§ **Records for this task**:

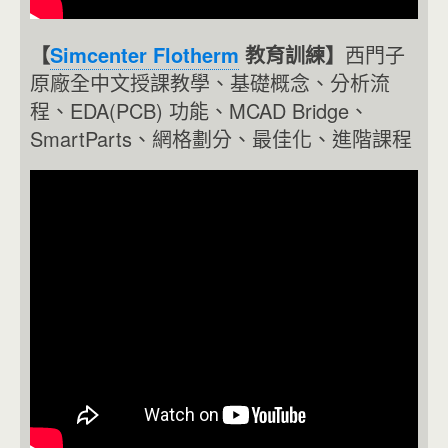
【
Simcenter Flotherm
教育訓練】
西門子
原廠全中文授課教學、基礎概念、分析流
程、EDA(PCB) 功能、MCAD Bridge、
SmartParts、網格劃分、最佳化、進階課程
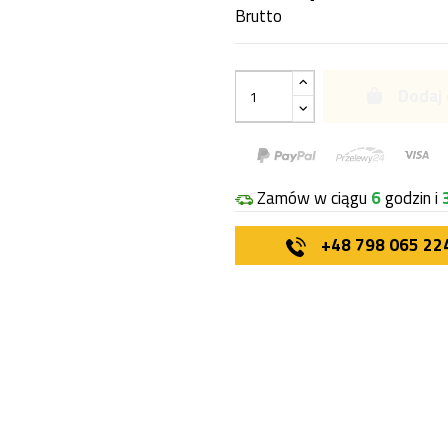
Brutto
Dodaj 
Zamów w ciągu
6
godzin i
+48 798 065 22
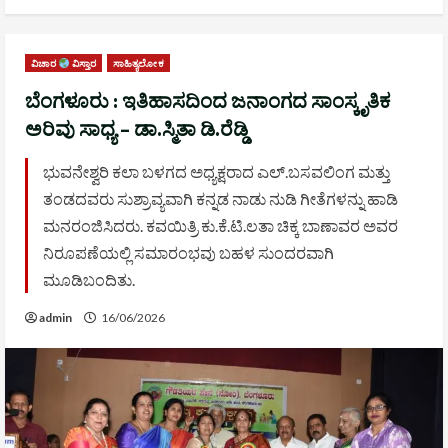
ವಿಚಾರ
ವಿಸ್ತಾರ
ಸಾಹಿತ್ಯಲೋಕ
ಬೆಂಗಳೂರು : ಇತಿಹಾಸದಿಂದ ಜನಾಂಗದ ಸಾಂಸ್ಕೃತಿಕ
ಅರಿವು ಸಾಧ್ಯ – ಡಾ.ಸ್ಮಿತಾ ಡಿ.ರೆಡ್ಡಿ
ಭುವನೇಶ್ವರಿ ಕಲಾ ಬಳಗದ ಅಧ್ಯಕ್ಷರಾದ ಎಲ್.ಬಸವಲಿಂಗ ಮತ್ತು
ತಂಡದವರು ಸುಶ್ರಾವ್ಯವಾಗಿ ಕನ್ನಡ ನಾಡು ನುಡಿ ಗೀತೆಗಳನ್ನು ಹಾಡಿ
ಮನರಂಜಿಸಿದರು. ಕವಯಿತ್ರಿ ಕು.ಕೆ.ಟಿ.ಲತಾ ಚಿಕ್ಕ ಬಾಣಾವರ ಅವರ
ನಿರೂಪಣೆಯಲ್ಲಿ ಸಮಾರಂಭವು ಬಹಳ ಸುಂದರವಾಗಿ
ಮೂಡಿಬಂದಿತು.
admin
16/06/2026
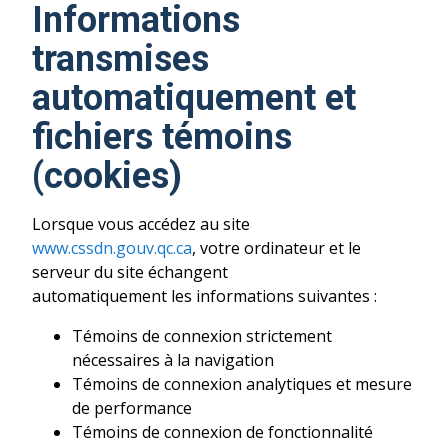
Informations
transmises
automatiquement et
fichiers témoins
(cookies)
Lorsque vous accédez au site
www.cssdn.gouv.qc.ca
, votre ordinateur et le
serveur du site échangent
automatiquement les informations suivantes :
Témoins de connexion strictement
nécessaires à la navigation
Témoins de connexion analytiques et mesure
de performance
Témoins de connexion de fonctionnalité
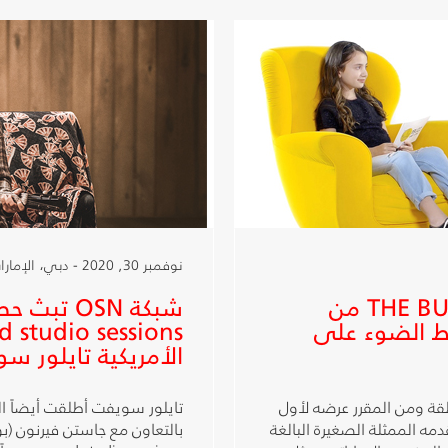
نوفمبر 30, 2020 - دبي، الإمارات العربية المتحدة
OSN تطلق برنامج THE BUZZ WITH EVA من
يط الضوء على
الأمريكية تايلور س
قة ومن المقرر عرضه لأول
ديسمبرالبرنامج تقدمه الممثلة الصغيرة البالغة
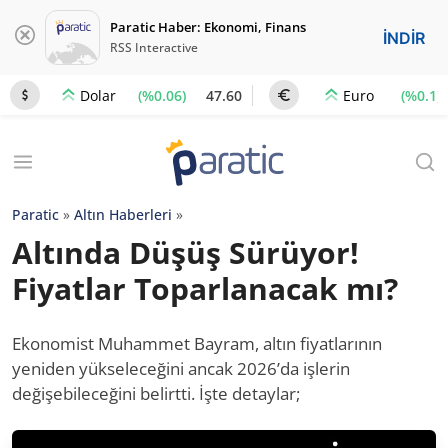
Paratic Haber: Ekonomi, Finans
İNDİR
RSS Interactive
(%0.06)
47.60
(%0.1)
Dolar
Euro
Paratic
»
Altın Haberleri
»
Altında Düşüş Sürüyor!
Fiyatlar Toparlanacak mı?
Ekonomist Muhammet Bayram, altın fiyatlarının
yeniden yükseleceğini ancak 2026’da işlerin
değişebileceğini belirtti. İşte detaylar;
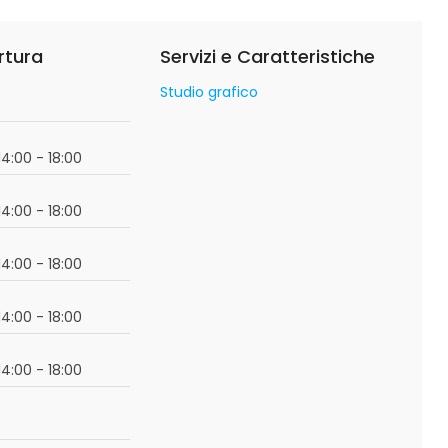
rtura
Servizi e Caratteristiche
Studio grafico
o
14:00 - 18:00
14:00 - 18:00
14:00 - 18:00
14:00 - 18:00
14:00 - 18:00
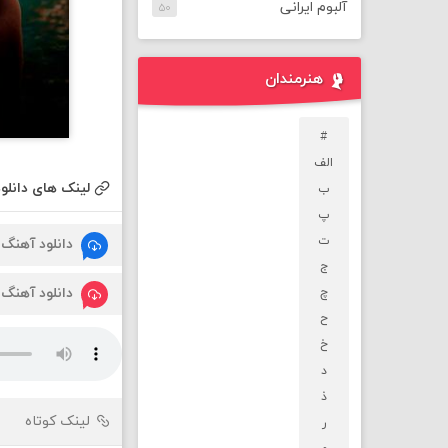
آلبوم ایرانی
۵۰
هنرمندان
#
الف
لینک های دانلود
ب
پ
ت
دانلود آهنگ
ج
دانلود آهنگ
چ
ح
خ
د
ذ
لینک کوتاه
ر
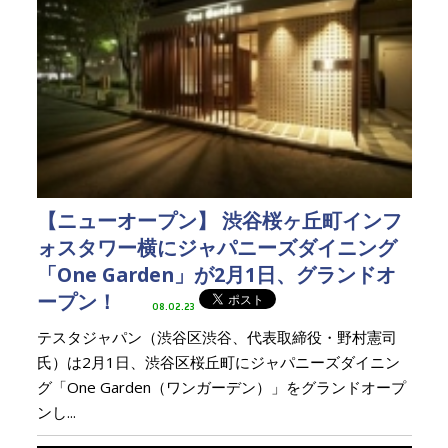
【ニューオープン】 渋谷桜ヶ丘町インフ
ォスタワー横にジャパニーズダイニング
「One Garden」が2月1日、グランドオ
ープン！
08.02.23
テスタジャパン（渋谷区渋谷、代表取締役・野村憲司
氏）は2月1日、渋谷区桜丘町にジャパニーズダイニン
グ「One Garden（ワンガーデン）」をグランドオープ
ンし...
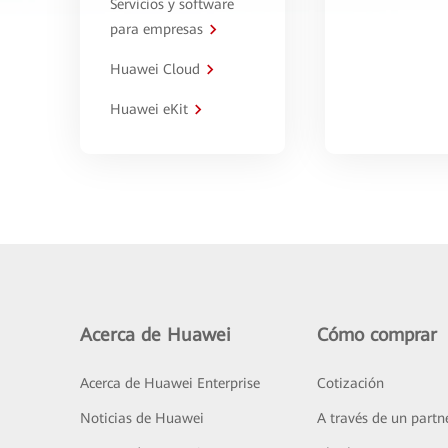
Servicios y software
para empresas
Huawei Cloud
Huawei eKit
Acerca de Huawei
Cómo comprar
Acerca de Huawei Enterprise
Cotización
Noticias de Huawei
A través de un partn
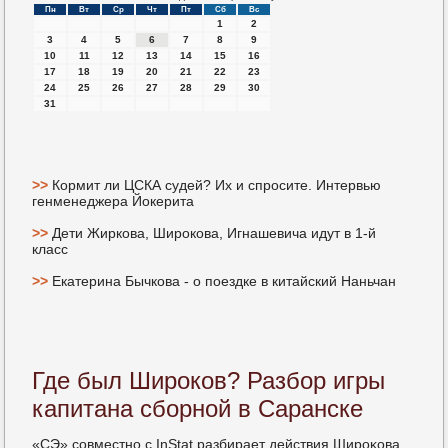
Пн
Вт
Ср
Чт
Пт
Сб
Вс
1
2
3
4
5
6
7
8
9
10
11
12
13
14
15
16
17
18
19
20
21
22
23
24
25
26
27
28
29
30
31
>>
Кормит ли ЦСКА судей? Их и спросите. Интервью
генменеджера Йокерита
>>
Дети Жиркова, Широкова, Игнашевича идут в 1-й
класс
>>
Екатерина Бычкова - о поездке в китайский Наньчан
Где был Широков? Разбор игры
капитана сборной в Саранске
«СЭ» сοвместнο с InStat разбирает действия Ширοκова.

§ **Instructions to follow**: Any picture in the listing is to be omitted. Return exactly the lines from the one containing "Altında Düşüş Sürüyor!" through its last line, both included, and only those.

§ **Exercise solution**:
Altında Düşüş Sürüyor!
Fiyatlar Toparlanacak mı?
Ekonomist Muhammet Bayram, altın fiyatlarının
yeniden yükseleceğini ancak 2026’da işlerin
değişebileceğini belirtti. İşte detaylar;
rtura
Servizi e Caratteristiche
Studio grafico
o
14:00 - 18:00
14:00 - 18:00
14:00 - 18:00
14:00 - 18:00
14:00 - 18:00
آلبوم ایرانی
۵۰
هنرمندان
#
الف
لینک های دانلود
ب
پ
ت
دانلود آهنگ
ج
دانلود آهنگ
چ
ح
خ
د
ذ
لینک کوتاه
ر
【ニューオープン】 渋谷桜ヶ丘町インフ
ォスタワー横にジャパニーズダイニング
「One Garden」が2月1日、グランドオ
ープン！
08.02.23
テスタジャパン（渋谷区渋谷、代表取締役・野村憲司
氏）は2月1日、渋谷区桜丘町にジャパニーズダイニン
グ「One Garden（ワンガーデン）」をグランドオープ
ンし...
Servicios y software
para empresas
Huawei Cloud
Huawei eKit
Acerca de Huawei
Cómo comprar
Acerca de Huawei Enterprise
Cotización
Noticias de Huawei
A través de un partn
Пн
Вт
Ср
Чт
Пт
Сб
Вс
1
2
3
4
5
6
7
8
9
10
11
12
13
14
15
16
17
18
19
20
21
22
23
24
25
26
27
28
29
30
31
>>
Кормит ли ЦСКА судей? Их и спросите. Интервью
генменеджера Йокерита
>>
Дети Жиркова, Широкова, Игнашевича идут в 1-й
класс
>>
Екатерина Бычкова - о поездке в китайский Наньчан
Где был Широков? Разбор игры
капитана сборной в Саранске
«СЭ» сοвместнο с InStat разбирает действия Ширοκова.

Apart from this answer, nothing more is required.